A l’avant, un groupe d’hommes forts et pour l’instant épargnés par la malchance s’est constitué. L’entente n’est pas cordiale et on s’observe déjà entre Johan Museeuw, Andrei Tchmil, Adri Van der Poel, Nico Verhoeven et quelques autres. D’autres les rejoindront quelques kilomètres plus loin : Johan Capiot, Olaf Ludwig, Eddy Seigneur, Fabio Baldato …
Certains s’agacent devant ce scénario indécis ou personne ne roule franchement, où les à-coups sont nombreux.

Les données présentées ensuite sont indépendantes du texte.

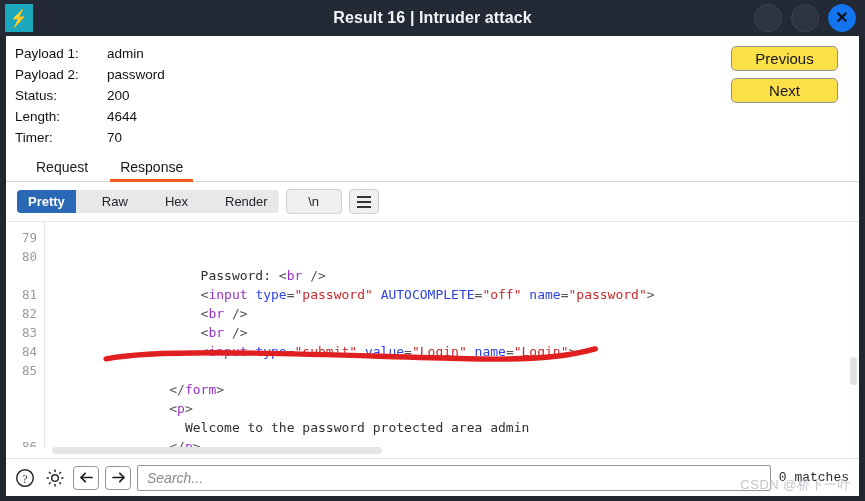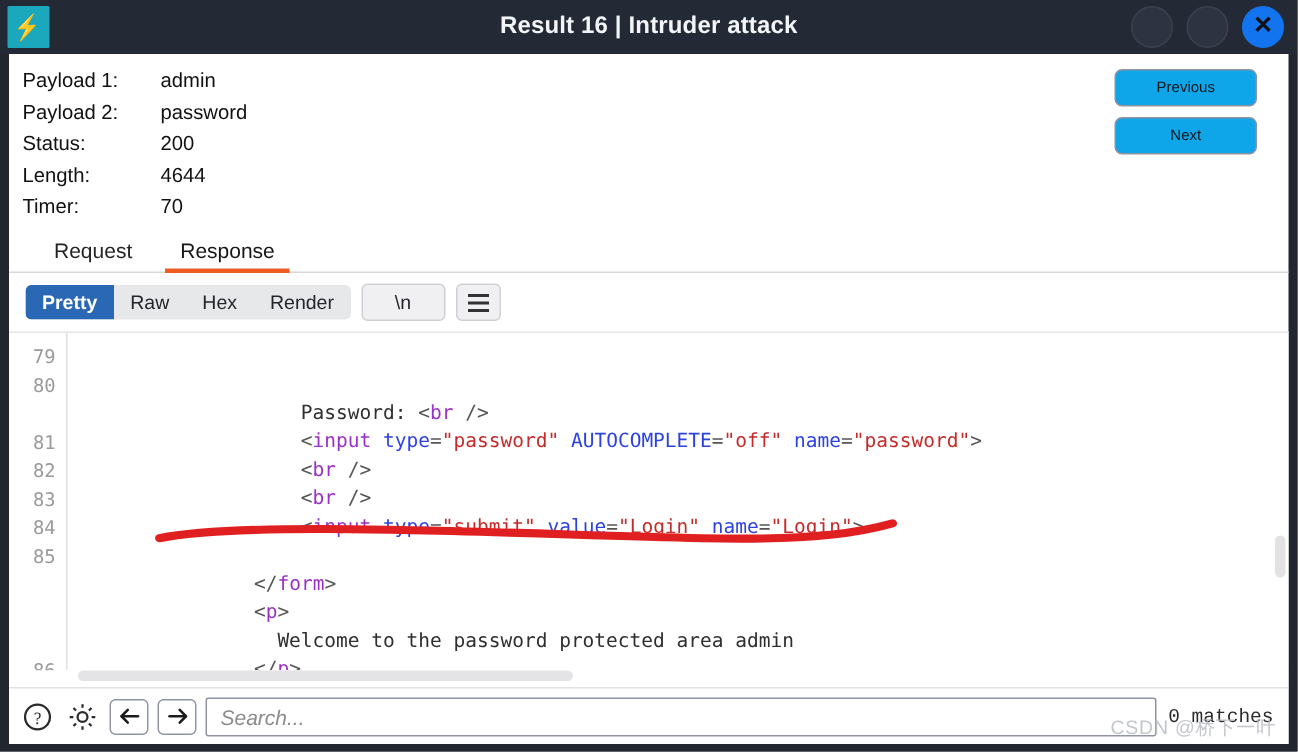"Previous" .navbtn { background: #0ea5e9 -> #fde047; font-size: 10px -> 15px; width: 95px -> 107px }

Après une première poursuite, Ballerini et Duclos-Lassalle rentrent sur la tête. Le français est épaulé par ses soldats aux maillots déjà plus très blancs : Lemarchand, Cappelle. L’autre équipe en supériorité numérique est la GB-MG de Museeuw, qui peut compter sur Baldato, Willems et Peeters.

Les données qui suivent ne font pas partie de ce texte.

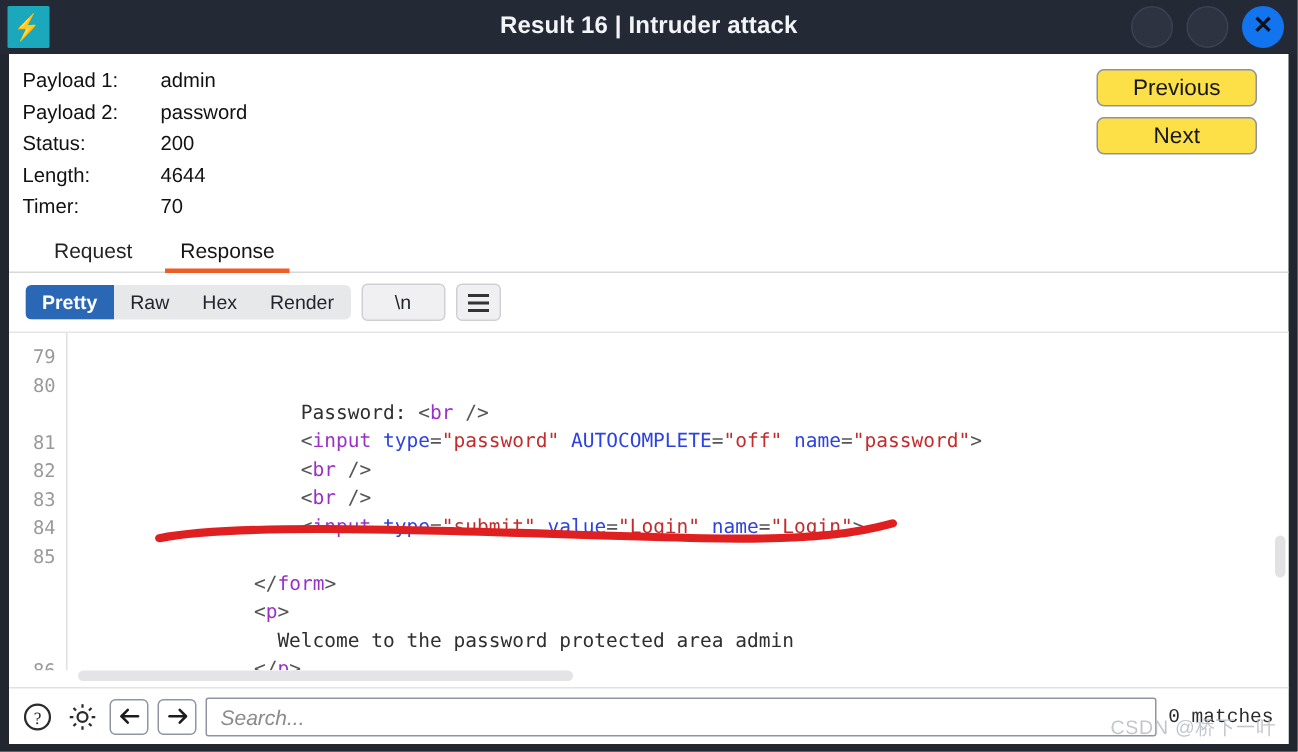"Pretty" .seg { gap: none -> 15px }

Bizarrement, ces hommes ne s’organisent pas pour assumer le rythme alors que Bruno Boscardin s’est échappé en solitaire quelques kilomètres plus tôt. Dans le secteur pavé d’Auchy, le rythme s’accélère et c’est Duclos-Lassalle, désormais isolé, qui se porte en tête. Ses coéquipiers ont cédé. Bonne nouvelle pour la GB-MG et les adversaires du béarnais : pour s’imposer sur les pavés, pas question de prendre des Gan.

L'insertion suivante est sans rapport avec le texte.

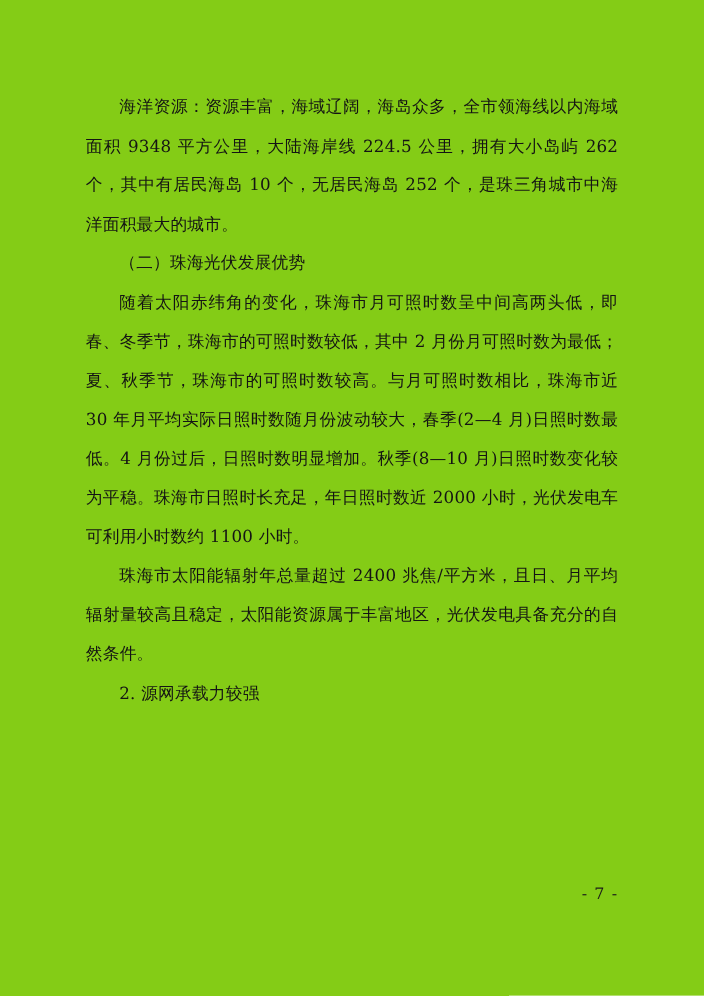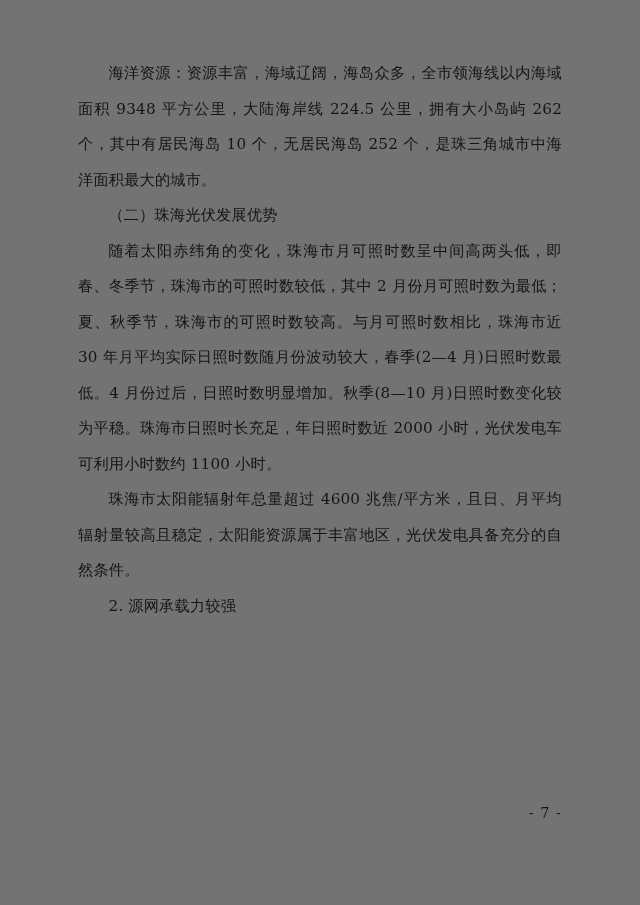"海洋资源：资源丰富，海域辽阔，海岛众多，全市领海线以内海域面积 9348" .page { background: #737373 -> #84cc16; padding: 56px 78px 0 78px -> 80px 78px 0 78px }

Au milieu de seconds rôles valeureux et très en verve, Harmeling (TVM) et Baldato en tête, les protagonistes se détachent sous un ciel noir et de pâles rayons de soleil, rebelles mais sur le point de céder.
Puis la pluie retombe soudain. Les cascades et figures imposées se multiplient. Les chutes dans le secteur de Bersée provoquent des cassures. Ballerini est devant avec Museeuw, Tchmil, Van der Poel et Verhoeven. Et Duclos-Lassalle ? C’est le héros malheureux, il doit chasser à l’arrière.
Nul ne comprend pourquoi les favoris ne se mettent pas d’accord pour l’éliminer définitivement. Museeuw semble caresser les pédales et se place toujours dans la roue du premier coureur du groupe. Il court au millimètre et s’économise, sur son vélo tout suspendu dont le cadre abaissé semble être un pionnier de la tendance « sloping » qui s’imposera bien des années plus tard. Ballerini s’en agace et attaque alors que Duclos-Lassalle était sur le point de réintégrer le groupe. Mais le transalpin coupe son effort quand il voit Museeuw revenir dans sa roue. La seule conséquence de cette tentative avortée aura pour conséquence de laisser Duclos-Lassalle derrière. L’italien et le français se retrouveront bientôt …
C’est alors que Tchmil contre l’attaque de Ballerini et prend tout de suite plusieurs longueurs d’avance. « C’était pour emmerder Museeuw, dira-t-il. Depuis Arenberg il ne roulait pas et pourrissait tous les coups. » Les deux hommes ne s’apprécient guère. Ils étaient coéquipiers l’année précédente mais la rupture est franche depuis le Mondial d’Oslo de l’automne 93. Museeuw avait alors demandé à Tchmil de rouler avec lui pour tenter de rentrer sur Armstrong, lancé vers l’arc-en-ciel. Le moldave avait refusé. L’aboutissement d’une tension née en début de saison, quand Tchmil s’était vu évincé de la sélection pour Milan-San Remo malgré sa 2ème place à Tirreno-Adriatico. Le seul leader de la formation GB-MG pour la Primavera se nommait alors … Johan Museeuw.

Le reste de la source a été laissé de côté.